**Instructions to follow**: The job is to find each line in the entries holding the string "hooks" and copy that line.
== == ==
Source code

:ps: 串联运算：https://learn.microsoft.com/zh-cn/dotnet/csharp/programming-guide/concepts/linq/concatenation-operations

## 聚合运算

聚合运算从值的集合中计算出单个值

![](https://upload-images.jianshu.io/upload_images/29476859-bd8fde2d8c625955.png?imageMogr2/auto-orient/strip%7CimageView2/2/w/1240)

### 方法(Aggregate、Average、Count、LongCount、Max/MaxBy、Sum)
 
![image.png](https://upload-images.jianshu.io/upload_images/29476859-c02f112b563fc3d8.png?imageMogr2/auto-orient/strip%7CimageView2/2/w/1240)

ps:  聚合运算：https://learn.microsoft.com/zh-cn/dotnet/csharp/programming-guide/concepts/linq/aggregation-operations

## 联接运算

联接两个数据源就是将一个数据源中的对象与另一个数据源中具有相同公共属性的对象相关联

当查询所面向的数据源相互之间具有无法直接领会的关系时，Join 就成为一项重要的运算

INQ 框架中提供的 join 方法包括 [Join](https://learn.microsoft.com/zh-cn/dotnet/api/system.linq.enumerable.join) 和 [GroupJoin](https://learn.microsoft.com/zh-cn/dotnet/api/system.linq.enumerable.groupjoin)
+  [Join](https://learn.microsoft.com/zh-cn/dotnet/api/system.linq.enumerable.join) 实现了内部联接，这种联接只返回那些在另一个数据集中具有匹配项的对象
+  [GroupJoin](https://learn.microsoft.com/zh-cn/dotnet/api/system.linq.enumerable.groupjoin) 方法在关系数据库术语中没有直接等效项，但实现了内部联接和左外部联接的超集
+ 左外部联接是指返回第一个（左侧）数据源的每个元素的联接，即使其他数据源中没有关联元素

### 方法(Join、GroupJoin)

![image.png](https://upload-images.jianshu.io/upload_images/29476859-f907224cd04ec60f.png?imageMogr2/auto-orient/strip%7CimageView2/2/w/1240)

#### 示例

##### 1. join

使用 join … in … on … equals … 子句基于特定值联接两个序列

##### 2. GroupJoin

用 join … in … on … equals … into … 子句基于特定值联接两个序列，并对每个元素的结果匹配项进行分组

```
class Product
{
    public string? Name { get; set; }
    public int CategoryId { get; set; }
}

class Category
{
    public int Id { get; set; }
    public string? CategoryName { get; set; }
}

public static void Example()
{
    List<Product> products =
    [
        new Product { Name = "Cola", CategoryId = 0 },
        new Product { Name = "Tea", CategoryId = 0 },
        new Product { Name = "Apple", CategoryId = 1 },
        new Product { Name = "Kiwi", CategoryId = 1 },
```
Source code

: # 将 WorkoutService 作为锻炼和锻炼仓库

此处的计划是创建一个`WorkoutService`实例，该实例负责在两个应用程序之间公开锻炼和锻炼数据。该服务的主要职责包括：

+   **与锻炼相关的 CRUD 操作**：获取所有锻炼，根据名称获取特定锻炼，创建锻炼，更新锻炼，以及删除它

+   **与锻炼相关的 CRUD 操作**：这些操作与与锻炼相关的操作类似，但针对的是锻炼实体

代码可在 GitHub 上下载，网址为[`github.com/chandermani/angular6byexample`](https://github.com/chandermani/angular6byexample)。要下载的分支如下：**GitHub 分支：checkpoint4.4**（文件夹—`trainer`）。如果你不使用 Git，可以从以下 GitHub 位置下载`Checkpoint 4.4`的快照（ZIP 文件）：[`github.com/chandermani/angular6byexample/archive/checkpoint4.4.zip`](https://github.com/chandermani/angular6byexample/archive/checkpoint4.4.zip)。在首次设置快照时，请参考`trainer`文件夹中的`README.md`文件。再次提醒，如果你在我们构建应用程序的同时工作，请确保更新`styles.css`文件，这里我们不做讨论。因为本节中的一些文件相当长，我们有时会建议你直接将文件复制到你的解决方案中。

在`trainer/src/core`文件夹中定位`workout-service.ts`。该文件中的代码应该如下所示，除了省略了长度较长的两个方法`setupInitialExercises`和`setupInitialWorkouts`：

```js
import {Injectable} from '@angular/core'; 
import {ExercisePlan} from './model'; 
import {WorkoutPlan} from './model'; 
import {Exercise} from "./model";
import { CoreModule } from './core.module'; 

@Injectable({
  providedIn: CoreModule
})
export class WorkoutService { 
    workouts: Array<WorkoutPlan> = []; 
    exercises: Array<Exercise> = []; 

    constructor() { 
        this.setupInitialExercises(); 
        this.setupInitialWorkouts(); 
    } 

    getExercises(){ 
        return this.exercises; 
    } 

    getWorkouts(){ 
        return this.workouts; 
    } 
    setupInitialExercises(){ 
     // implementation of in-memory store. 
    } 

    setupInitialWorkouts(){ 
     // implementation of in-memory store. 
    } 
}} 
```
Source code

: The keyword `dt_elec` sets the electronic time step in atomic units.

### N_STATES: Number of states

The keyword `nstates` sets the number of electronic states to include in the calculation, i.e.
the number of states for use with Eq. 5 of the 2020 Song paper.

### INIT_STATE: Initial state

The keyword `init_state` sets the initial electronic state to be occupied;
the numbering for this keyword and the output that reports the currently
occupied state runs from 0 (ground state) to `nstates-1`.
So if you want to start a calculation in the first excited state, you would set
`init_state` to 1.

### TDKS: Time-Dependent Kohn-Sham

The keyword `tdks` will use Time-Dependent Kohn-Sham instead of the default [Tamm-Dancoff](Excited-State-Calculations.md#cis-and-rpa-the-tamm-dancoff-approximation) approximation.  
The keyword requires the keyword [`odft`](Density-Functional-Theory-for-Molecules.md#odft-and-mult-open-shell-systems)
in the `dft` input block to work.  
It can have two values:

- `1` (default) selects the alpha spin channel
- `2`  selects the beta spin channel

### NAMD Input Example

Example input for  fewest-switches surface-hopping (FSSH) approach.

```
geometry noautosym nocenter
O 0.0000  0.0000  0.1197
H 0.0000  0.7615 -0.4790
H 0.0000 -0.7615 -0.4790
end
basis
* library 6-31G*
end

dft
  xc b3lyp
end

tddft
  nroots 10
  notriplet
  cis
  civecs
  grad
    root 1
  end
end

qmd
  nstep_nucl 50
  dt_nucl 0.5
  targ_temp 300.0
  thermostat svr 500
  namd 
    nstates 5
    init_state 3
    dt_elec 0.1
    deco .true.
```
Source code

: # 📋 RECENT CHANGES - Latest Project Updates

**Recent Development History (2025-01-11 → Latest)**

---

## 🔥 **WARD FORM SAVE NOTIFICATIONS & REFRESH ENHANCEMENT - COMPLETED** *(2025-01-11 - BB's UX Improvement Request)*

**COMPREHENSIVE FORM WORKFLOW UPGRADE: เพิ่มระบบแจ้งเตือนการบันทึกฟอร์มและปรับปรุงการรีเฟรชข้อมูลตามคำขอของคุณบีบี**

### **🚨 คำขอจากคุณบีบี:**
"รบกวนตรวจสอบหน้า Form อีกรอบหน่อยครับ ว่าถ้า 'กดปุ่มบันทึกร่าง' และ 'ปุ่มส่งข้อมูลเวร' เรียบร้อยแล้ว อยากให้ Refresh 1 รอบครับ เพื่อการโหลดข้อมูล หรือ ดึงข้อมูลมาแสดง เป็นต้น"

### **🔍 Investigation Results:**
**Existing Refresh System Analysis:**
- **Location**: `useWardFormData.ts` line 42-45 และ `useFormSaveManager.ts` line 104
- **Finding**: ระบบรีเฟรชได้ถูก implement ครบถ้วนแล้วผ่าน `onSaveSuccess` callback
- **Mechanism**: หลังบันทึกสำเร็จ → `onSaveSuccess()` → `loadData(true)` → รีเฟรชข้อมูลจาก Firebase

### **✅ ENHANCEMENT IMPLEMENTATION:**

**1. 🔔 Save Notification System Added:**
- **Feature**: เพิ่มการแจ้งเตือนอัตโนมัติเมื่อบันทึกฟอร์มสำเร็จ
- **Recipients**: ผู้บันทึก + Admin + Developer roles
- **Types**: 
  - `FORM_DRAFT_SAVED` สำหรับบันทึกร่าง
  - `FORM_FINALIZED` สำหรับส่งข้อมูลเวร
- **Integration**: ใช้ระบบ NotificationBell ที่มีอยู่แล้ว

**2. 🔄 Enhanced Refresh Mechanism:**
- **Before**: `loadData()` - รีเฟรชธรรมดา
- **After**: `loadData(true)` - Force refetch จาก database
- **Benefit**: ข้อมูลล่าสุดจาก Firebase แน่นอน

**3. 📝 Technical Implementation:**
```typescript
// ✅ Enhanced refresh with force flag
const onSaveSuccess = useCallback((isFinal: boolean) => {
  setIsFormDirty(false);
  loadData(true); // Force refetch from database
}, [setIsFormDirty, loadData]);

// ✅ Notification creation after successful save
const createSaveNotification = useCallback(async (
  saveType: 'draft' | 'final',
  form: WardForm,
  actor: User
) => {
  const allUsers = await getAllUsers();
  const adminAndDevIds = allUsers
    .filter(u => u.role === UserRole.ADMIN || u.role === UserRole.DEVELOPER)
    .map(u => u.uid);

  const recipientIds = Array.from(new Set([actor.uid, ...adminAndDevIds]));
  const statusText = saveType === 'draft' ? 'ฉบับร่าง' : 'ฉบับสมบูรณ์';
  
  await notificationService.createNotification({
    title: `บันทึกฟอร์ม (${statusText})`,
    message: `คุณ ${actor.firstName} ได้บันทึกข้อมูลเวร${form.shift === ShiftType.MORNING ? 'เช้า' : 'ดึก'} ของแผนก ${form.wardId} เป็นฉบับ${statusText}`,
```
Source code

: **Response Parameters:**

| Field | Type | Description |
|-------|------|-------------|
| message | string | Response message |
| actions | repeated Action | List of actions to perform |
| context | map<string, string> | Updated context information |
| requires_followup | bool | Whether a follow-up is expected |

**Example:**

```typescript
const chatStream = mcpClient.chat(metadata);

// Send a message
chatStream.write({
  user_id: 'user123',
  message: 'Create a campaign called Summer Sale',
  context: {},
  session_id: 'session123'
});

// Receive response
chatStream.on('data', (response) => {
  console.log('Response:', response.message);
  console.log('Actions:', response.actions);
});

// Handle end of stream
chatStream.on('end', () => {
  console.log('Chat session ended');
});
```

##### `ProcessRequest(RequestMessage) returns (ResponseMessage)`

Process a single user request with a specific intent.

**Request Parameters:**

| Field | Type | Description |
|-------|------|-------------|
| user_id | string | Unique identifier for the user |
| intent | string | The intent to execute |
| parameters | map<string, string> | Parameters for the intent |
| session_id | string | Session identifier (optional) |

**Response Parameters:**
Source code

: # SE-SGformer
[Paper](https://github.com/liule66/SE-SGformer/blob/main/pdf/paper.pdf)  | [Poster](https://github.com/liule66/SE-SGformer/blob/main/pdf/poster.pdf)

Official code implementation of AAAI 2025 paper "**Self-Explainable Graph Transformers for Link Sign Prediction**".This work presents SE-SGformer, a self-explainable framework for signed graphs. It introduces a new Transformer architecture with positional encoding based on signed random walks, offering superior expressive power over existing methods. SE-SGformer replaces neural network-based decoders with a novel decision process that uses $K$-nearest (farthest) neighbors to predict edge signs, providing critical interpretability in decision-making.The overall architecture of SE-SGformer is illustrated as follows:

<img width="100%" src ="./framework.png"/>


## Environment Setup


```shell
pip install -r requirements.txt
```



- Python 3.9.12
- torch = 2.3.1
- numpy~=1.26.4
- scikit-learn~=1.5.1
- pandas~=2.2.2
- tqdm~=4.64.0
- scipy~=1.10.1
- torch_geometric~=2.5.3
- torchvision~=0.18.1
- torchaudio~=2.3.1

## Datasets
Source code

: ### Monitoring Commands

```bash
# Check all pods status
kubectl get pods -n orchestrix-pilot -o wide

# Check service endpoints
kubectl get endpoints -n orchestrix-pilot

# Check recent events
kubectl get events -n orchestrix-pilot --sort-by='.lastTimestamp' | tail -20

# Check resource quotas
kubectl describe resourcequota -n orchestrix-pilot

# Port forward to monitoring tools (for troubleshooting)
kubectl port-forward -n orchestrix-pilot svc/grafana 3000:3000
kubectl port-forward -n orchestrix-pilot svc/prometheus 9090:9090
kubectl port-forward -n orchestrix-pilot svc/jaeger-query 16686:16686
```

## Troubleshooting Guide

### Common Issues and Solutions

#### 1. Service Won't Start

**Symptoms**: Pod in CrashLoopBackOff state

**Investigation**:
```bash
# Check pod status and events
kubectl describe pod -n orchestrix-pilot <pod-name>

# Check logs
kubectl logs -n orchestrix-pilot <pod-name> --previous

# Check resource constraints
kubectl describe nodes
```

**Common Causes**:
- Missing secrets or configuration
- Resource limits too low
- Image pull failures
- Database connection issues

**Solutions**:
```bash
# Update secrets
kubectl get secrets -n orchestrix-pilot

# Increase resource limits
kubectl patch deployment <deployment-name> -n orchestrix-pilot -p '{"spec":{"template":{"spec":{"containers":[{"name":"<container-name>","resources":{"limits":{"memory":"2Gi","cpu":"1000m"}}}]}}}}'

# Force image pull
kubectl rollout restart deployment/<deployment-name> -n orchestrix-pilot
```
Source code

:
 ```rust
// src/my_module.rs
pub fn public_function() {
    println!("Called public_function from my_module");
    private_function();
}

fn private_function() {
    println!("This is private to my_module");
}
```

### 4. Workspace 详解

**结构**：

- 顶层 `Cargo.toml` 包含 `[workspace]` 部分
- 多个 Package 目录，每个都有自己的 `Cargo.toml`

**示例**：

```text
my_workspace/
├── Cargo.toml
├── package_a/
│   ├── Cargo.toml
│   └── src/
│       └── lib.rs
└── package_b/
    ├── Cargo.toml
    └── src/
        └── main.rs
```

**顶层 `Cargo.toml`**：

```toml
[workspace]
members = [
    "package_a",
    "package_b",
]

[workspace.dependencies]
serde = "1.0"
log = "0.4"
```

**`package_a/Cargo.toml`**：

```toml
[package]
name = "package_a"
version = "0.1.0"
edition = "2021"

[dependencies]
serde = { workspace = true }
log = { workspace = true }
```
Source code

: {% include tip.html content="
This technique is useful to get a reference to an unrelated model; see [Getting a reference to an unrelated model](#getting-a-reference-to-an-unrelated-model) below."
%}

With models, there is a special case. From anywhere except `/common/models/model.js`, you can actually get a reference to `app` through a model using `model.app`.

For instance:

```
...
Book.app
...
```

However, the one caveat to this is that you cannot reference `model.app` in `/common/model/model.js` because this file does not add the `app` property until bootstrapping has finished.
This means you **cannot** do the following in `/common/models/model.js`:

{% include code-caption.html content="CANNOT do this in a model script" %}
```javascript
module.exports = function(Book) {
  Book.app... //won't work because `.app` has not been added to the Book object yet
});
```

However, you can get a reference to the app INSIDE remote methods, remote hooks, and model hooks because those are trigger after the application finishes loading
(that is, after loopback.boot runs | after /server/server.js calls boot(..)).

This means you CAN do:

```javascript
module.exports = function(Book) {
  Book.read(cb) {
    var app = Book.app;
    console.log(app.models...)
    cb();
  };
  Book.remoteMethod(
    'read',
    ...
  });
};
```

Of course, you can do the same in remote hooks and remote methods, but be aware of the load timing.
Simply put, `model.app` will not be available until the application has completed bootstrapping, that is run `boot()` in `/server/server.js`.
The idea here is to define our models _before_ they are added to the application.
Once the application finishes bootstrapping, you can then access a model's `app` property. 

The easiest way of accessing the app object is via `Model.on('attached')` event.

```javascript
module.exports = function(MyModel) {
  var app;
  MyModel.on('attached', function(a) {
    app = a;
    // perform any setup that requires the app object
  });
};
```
== == ==
**Exercise response**:
However, you can get a reference to the app INSIDE remote methods, remote hooks, and model hooks because those are trigger after the application finishes loading
Of course, you can do the same in remote hooks and remote methods, but be aware of the load timing.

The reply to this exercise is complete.